> [Task details]: Rename the field "collectors" to "collected by" in every entry below, and reproduce the entries with nothing else changed.

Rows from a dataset
================
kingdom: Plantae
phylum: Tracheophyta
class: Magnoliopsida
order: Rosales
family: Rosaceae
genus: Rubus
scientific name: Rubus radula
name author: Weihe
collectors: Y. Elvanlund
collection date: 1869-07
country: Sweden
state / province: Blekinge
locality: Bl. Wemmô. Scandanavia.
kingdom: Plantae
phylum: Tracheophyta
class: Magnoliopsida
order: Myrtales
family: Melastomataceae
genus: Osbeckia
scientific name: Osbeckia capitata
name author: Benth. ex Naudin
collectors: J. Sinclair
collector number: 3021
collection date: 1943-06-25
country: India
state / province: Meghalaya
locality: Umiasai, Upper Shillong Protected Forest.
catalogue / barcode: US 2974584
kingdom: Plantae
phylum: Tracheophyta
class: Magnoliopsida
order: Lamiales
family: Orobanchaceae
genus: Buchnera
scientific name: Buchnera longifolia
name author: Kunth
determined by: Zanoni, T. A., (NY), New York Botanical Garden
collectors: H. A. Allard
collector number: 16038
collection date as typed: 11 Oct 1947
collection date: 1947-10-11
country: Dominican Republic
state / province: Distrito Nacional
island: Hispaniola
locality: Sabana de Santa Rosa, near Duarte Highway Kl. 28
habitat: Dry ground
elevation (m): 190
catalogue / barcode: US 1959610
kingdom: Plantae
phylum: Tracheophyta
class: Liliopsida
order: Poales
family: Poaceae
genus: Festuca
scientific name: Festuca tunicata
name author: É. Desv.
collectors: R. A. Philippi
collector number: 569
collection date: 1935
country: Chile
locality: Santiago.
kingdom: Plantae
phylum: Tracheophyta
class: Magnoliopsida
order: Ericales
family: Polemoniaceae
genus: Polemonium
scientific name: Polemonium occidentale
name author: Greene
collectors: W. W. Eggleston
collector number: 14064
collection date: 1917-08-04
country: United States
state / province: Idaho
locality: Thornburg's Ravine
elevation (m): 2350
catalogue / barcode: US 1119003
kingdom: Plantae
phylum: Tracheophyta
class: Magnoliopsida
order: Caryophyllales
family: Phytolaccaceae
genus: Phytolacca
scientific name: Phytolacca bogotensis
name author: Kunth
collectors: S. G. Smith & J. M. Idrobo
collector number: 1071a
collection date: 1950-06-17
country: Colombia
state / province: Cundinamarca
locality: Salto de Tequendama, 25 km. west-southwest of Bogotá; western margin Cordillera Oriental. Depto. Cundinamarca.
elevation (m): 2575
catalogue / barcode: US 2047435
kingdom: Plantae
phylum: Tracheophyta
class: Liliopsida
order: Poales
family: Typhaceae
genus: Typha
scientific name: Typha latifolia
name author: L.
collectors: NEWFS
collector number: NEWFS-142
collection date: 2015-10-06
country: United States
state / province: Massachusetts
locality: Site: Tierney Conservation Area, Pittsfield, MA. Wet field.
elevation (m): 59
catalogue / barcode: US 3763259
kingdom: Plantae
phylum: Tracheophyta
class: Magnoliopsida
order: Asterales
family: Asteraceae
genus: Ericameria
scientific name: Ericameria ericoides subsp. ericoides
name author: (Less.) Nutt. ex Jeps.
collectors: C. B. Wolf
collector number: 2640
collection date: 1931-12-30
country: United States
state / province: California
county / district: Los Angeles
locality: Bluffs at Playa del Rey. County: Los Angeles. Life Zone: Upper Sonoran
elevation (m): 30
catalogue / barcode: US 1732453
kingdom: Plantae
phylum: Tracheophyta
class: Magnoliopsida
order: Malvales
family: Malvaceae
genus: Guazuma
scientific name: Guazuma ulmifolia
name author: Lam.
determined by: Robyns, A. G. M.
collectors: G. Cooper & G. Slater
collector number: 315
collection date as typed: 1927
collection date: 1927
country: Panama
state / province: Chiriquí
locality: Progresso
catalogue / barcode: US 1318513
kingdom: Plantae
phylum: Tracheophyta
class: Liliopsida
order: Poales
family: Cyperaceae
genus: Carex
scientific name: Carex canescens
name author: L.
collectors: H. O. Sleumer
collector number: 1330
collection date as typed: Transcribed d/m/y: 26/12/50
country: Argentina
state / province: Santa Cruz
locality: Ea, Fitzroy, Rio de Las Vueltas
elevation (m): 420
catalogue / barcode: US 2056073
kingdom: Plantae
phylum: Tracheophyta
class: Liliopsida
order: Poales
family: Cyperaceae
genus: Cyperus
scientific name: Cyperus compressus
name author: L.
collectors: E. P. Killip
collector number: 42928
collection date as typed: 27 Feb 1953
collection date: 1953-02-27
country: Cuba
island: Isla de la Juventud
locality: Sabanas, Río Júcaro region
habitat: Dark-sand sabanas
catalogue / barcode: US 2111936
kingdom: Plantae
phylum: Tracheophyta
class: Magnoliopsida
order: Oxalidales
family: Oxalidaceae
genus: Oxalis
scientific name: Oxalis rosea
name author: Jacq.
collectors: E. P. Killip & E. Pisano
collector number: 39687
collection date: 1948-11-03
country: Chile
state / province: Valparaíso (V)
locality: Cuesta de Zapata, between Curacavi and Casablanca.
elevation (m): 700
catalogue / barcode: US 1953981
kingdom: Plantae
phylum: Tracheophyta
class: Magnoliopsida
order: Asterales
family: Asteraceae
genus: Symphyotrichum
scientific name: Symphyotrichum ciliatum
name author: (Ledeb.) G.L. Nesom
================
> [Full answer]:
kingdom: Plantae
phylum: Tracheophyta
class: Magnoliopsida
order: Rosales
family: Rosaceae
genus: Rubus
scientific name: Rubus radula
name author: Weihe
collected by: Y. Elvanlund
collection date: 1869-07
country: Sweden
state / province: Blekinge
locality: Bl. Wemmô. Scandanavia.
kingdom: Plantae
phylum: Tracheophyta
class: Magnoliopsida
order: Myrtales
family: Melastomataceae
genus: Osbeckia
scientific name: Osbeckia capitata
name author: Benth. ex Naudin
collected by: J. Sinclair
collector number: 3021
collection date: 1943-06-25
country: India
state / province: Meghalaya
locality: Umiasai, Upper Shillong Protected Forest.
catalogue / barcode: US 2974584
kingdom: Plantae
phylum: Tracheophyta
class: Magnoliopsida
order: Lamiales
family: Orobanchaceae
genus: Buchnera
scientific name: Buchnera longifolia
name author: Kunth
determined by: Zanoni, T. A., (NY), New York Botanical Garden
collected by: H. A. Allard
collector number: 16038
collection date as typed: 11 Oct 1947
collection date: 1947-10-11
country: Dominican Republic
state / province: Distrito Nacional
island: Hispaniola
locality: Sabana de Santa Rosa, near Duarte Highway Kl. 28
habitat: Dry ground
elevation (m): 190
catalogue / barcode: US 1959610
kingdom: Plantae
phylum: Tracheophyta
class: Liliopsida
order: Poales
family: Poaceae
genus: Festuca
scientific name: Festuca tunicata
name author: É. Desv.
collected by: R. A. Philippi
collector number: 569
collection date: 1935
country: Chile
locality: Santiago.
kingdom: Plantae
phylum: Tracheophyta
class: Magnoliopsida
order: Ericales
family: Polemoniaceae
genus: Polemonium
scientific name: Polemonium occidentale
name author: Greene
collected by: W. W. Eggleston
collector number: 14064
collection date: 1917-08-04
country: United States
state / province: Idaho
locality: Thornburg's Ravine
elevation (m): 2350
catalogue / barcode: US 1119003
kingdom: Plantae
phylum: Tracheophyta
class: Magnoliopsida
order: Caryophyllales
family: Phytolaccaceae
genus: Phytolacca
scientific name: Phytolacca bogotensis
name author: Kunth
collected by: S. G. Smith & J. M. Idrobo
collector number: 1071a
collection date: 1950-06-17
country: Colombia
state / province: Cundinamarca
locality: Salto de Tequendama, 25 km. west-southwest of Bogotá; western margin Cordillera Oriental. Depto. Cundinamarca.
elevation (m): 2575
catalogue / barcode: US 2047435
kingdom: Plantae
phylum: Tracheophyta
class: Liliopsida
order: Poales
family: Typhaceae
genus: Typha
scientific name: Typha latifolia
name author: L.
collected by: NEWFS
collector number: NEWFS-142
collection date: 2015-10-06
country: United States
state / province: Massachusetts
locality: Site: Tierney Conservation Area, Pittsfield, MA. Wet field.
elevation (m): 59
catalogue / barcode: US 3763259
kingdom: Plantae
phylum: Tracheophyta
class: Magnoliopsida
order: Asterales
family: Asteraceae
genus: Ericameria
scientific name: Ericameria ericoides subsp. ericoides
name author: (Less.) Nutt. ex Jeps.
collected by: C. B. Wolf
collector number: 2640
collection date: 1931-12-30
country: United States
state / province: California
county / district: Los Angeles
locality: Bluffs at Playa del Rey. County: Los Angeles. Life Zone: Upper Sonoran
elevation (m): 30
catalogue / barcode: US 1732453
kingdom: Plantae
phylum: Tracheophyta
class: Magnoliopsida
order: Malvales
family: Malvaceae
genus: Guazuma
scientific name: Guazuma ulmifolia
name author: Lam.
determined by: Robyns, A. G. M.
collected by: G. Cooper & G. Slater
collector number: 315
collection date as typed: 1927
collection date: 1927
country: Panama
state / province: Chiriquí
locality: Progresso
catalogue / barcode: US 1318513
kingdom: Plantae
phylum: Tracheophyta
class: Liliopsida
order: Poales
family: Cyperaceae
genus: Carex
scientific name: Carex canescens
name author: L.
collected by: H. O. Sleumer
collector number: 1330
collection date as typed: Transcribed d/m/y: 26/12/50
country: Argentina
state / province: Santa Cruz
locality: Ea, Fitzroy, Rio de Las Vueltas
elevation (m): 420
catalogue / barcode: US 2056073
kingdom: Plantae
phylum: Tracheophyta
class: Liliopsida
order: Poales
family: Cyperaceae
genus: Cyperus
scientific name: Cyperus compressus
name author: L.
collected by: E. P. Killip
collector number: 42928
collection date as typed: 27 Feb 1953
collection date: 1953-02-27
country: Cuba
island: Isla de la Juventud
locality: Sabanas, Río Júcaro region
habitat: Dark-sand sabanas
catalogue / barcode: US 2111936
kingdom: Plantae
phylum: Tracheophyta
class: Magnoliopsida
order: Oxalidales
family: Oxalidaceae
genus: Oxalis
scientific name: Oxalis rosea
name author: Jacq.
collected by: E. P. Killip & E. Pisano
collector number: 39687
collection date: 1948-11-03
country: Chile
state / province: Valparaíso (V)
locality: Cuesta de Zapata, between Curacavi and Casablanca.
elevation (m): 700
catalogue / barcode: US 1953981
kingdom: Plantae
phylum: Tracheophyta
class: Magnoliopsida
order: Asterales
family: Asteraceae
genus: Symphyotrichum
scientific name: Symphyotrichum ciliatum
name author: (Ledeb.) G.L. Nesom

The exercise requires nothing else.